The most reliable method is ASTM D6304, complete with codistillation. With the codistillation method, the oil sample is heated under a vacuum so that any water present in the sample evaporates. The water vapors are condensed and dissolved into toluene, which is then titrated using the D6304 procedure.
Because the additives and other interfering contaminants that may be present in a used oil sample remain dissolved or suspended in the oil, the condensed water in the toluene is free from interference effects and is a true count of water present in the sample.
Another less commonly used method is ASTM D1533, which is used for determining water concentrations down to 10 ppm or less in transformer oils using a coulometric Karl Fischer reagent.
One of the simplest and most convenient ways to determine water concentrations in the field is by using a calcium hydride test kit. This method employs the known reaction of water with solid calcium hydride to produce hydrogen gas. Because the reaction occurs stoiciometrically, the amount of hydrogen gas liberated is directly proportional to the amount of water present in the sample.
Therefore, the water content of the sample can be determined by measuring the rise in pressure in a sealed container due to the liberation of hydrogen gas as any water in the sample reacts with the calcium hydride. Used correctly, these test kits are reported to be accurate down to 50 ppm free or emulsified water.
When the amount of water present in an oil sample is below the saturation point, saturation (dew-point) meters can be used to indirectly quantify water content. The saturation point of an oil is simply the point at which the oil contains as much water in the dissolved state as possible, at a given temperature.
At this point, the oil is saturated or has a relative humidity of 100 percent. Most saturation meters use a thin film capacitive device, whose capacitance changes depending on the relative humidity of the fluid in which it is submerged. Saturation meters have proven to be accurate and reliable at determining the percent saturation of used oils.

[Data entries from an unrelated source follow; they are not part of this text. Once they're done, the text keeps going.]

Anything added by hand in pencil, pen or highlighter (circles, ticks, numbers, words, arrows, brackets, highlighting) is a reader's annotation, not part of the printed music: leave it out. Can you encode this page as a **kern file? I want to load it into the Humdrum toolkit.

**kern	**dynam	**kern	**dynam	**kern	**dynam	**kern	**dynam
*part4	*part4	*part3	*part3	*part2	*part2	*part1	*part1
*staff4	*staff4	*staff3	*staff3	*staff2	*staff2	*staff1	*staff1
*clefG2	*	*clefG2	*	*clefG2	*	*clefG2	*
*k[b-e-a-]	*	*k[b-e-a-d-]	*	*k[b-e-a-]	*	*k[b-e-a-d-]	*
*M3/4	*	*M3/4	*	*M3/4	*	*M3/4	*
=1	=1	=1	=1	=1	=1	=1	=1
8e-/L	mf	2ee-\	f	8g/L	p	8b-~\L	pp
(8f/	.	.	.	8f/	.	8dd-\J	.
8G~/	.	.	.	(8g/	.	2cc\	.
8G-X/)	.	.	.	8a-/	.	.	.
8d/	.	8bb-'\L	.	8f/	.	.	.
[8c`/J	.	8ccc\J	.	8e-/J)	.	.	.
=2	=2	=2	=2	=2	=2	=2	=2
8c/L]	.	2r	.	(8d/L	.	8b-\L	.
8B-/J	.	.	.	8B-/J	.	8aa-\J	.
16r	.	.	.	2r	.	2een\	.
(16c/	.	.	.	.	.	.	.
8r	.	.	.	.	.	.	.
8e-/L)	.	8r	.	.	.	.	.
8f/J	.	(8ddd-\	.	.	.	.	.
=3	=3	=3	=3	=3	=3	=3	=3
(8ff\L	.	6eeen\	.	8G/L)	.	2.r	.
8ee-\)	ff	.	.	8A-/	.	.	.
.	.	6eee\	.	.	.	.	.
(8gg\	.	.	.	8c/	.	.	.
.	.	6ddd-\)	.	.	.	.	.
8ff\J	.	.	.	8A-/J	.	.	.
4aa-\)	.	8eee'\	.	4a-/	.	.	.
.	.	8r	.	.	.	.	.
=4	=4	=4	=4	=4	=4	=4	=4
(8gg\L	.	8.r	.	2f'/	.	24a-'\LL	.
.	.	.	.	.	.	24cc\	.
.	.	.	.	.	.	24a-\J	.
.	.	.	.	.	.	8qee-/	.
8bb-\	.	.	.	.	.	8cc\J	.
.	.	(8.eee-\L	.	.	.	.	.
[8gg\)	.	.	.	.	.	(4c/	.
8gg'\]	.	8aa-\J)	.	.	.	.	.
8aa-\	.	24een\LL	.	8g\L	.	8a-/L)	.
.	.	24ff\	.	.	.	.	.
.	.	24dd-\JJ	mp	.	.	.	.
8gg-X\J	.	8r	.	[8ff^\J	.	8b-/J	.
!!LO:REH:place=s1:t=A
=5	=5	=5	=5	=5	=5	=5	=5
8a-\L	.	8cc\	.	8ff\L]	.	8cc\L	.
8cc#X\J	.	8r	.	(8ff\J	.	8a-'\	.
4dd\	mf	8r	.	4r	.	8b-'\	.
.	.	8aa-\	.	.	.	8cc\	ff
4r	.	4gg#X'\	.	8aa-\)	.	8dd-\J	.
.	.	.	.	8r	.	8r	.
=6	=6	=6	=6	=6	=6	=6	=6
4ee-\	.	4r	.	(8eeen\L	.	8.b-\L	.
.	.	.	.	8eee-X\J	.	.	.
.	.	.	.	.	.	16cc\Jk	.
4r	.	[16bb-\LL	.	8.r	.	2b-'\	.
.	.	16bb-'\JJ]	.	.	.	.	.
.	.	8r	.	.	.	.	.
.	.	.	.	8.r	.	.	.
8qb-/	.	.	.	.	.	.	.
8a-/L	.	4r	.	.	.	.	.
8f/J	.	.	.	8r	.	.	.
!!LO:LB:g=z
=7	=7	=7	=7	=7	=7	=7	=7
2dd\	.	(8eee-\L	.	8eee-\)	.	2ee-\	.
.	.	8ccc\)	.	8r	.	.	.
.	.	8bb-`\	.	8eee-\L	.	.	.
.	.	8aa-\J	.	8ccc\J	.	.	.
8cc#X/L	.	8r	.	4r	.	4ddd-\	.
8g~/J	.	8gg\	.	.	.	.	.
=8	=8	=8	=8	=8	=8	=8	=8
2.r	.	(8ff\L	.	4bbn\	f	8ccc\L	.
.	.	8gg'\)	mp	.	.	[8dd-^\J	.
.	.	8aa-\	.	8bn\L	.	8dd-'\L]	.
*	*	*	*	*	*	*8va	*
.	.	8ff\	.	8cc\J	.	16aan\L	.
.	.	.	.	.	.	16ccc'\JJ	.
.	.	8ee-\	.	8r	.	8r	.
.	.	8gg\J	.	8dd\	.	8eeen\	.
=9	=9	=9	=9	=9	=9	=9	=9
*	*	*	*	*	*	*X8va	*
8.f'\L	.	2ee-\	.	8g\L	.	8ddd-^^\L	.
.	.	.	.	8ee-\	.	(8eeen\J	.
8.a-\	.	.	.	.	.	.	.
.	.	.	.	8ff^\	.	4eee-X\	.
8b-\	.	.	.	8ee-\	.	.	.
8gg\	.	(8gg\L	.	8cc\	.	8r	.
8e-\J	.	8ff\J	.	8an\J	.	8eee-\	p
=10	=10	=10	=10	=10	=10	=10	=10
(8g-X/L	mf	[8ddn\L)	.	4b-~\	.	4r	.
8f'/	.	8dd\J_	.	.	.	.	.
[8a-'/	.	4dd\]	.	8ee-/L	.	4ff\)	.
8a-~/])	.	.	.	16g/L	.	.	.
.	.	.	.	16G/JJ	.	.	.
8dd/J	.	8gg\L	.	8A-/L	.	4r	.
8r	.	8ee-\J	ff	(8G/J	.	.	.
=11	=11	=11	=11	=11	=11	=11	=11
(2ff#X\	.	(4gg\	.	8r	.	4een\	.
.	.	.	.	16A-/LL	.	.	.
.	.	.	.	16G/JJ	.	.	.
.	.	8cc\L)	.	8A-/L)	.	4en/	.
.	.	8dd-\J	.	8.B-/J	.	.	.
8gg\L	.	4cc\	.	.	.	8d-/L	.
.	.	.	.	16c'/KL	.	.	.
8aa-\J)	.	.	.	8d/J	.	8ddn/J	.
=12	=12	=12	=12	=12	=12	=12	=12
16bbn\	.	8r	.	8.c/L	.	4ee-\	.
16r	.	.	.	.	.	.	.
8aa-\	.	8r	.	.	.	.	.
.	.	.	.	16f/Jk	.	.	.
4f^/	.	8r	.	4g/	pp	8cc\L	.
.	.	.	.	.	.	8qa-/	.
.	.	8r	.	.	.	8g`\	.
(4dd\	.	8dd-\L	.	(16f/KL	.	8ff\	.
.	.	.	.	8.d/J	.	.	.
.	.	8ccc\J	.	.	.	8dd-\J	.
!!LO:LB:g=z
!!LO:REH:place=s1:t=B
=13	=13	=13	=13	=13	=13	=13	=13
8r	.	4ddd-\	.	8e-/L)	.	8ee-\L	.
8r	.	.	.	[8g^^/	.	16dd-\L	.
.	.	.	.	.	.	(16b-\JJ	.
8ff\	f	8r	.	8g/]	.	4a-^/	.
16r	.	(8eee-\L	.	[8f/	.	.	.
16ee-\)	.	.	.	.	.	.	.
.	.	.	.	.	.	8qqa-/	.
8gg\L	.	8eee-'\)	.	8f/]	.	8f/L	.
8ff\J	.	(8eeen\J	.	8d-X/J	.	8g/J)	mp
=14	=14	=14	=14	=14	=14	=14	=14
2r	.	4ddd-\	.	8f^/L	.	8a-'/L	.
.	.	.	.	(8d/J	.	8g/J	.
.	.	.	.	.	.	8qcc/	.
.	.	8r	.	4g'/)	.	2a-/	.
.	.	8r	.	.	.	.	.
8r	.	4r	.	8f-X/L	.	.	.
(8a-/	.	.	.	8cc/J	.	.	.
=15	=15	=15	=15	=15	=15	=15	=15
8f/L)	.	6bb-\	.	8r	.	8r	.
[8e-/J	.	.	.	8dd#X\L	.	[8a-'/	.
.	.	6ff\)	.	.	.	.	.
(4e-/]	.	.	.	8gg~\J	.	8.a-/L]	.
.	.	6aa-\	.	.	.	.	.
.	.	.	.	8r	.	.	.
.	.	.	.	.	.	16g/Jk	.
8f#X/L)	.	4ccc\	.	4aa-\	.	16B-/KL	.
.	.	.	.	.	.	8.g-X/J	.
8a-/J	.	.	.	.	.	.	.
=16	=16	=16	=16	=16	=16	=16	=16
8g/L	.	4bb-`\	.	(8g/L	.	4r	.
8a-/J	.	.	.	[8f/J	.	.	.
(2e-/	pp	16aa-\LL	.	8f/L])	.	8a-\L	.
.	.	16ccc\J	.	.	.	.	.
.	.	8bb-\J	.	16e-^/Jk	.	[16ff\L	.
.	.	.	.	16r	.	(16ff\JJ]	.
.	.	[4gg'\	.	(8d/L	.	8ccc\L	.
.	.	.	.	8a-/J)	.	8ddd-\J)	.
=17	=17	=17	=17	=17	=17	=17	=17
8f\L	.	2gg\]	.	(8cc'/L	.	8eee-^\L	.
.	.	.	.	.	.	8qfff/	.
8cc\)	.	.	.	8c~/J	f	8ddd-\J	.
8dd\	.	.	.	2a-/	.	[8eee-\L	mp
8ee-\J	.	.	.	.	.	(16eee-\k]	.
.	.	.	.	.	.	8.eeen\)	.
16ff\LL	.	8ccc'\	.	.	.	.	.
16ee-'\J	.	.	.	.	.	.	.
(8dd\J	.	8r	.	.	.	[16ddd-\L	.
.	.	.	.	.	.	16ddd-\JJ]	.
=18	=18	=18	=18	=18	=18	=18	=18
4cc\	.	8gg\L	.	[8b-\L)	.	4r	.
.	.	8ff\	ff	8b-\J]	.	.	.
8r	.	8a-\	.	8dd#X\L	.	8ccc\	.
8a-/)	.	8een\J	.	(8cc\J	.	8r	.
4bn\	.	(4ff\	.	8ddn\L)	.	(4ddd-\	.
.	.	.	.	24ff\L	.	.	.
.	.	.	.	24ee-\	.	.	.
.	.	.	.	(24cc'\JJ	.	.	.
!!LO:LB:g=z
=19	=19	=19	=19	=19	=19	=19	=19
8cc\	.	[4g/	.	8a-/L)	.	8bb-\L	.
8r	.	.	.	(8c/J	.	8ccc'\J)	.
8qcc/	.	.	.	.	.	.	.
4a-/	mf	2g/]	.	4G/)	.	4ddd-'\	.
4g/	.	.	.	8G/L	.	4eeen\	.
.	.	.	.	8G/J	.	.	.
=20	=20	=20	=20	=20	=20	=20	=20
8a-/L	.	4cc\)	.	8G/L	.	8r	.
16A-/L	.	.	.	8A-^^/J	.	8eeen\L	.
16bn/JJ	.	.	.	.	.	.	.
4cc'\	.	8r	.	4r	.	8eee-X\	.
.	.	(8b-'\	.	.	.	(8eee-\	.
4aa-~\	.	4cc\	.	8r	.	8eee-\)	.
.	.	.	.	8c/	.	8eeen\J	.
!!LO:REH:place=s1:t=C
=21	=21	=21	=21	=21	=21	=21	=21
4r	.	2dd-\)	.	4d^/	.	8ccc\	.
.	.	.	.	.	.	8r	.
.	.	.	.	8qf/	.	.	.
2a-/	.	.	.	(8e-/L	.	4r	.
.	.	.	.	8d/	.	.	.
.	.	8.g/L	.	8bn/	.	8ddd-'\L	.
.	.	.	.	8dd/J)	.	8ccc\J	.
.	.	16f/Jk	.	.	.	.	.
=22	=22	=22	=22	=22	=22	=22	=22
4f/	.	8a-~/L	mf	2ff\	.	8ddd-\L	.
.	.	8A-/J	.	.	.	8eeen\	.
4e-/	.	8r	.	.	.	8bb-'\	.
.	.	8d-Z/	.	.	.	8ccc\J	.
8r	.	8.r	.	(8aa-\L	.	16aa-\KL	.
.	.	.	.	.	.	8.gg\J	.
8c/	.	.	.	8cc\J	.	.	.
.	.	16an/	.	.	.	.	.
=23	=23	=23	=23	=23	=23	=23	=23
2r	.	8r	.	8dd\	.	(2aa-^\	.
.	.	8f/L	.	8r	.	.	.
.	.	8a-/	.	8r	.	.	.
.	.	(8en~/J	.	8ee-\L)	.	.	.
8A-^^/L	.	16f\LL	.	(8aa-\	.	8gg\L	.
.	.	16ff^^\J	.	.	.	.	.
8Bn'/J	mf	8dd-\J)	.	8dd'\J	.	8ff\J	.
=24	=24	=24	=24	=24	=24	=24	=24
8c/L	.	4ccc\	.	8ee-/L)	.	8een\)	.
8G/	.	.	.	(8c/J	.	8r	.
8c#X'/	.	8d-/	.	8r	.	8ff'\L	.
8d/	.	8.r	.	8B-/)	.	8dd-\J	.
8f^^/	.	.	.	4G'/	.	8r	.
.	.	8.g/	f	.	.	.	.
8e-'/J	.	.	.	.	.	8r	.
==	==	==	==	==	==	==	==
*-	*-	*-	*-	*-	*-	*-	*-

The biggest drawback with saturation meters is the fact that the saturation point is strongly dependent on temperature as well as the presence (or absence) of polar species, including additives, contaminants and wear particles. In addition, with water levels in excess of the saturation point, typically 200 to 600 ppm for most industrial oils, saturation meters are unable to quantify water content accurately.
Despite these limitations, saturation meters can be a useful trending tool to determine moisture onsite, provided they are used frequently and routinely.
Monitoring and controlling water levels in any lubricating system is important. Whether it is a large diesel engine, a steam turbine, a hydraulic system or an electrical transformer, water can have a significant impact on equipment reliability and longevity.
Regular water monitoring, whether it be a simple onsite crackle test or a lab-based Karl Fischer moisture test should become a standard condition-monitoring tool. But remember, like all tests, the methods used to detect water in oil have strengths and weaknesses, so be sure to select the one that meets your needs and desired detection limits.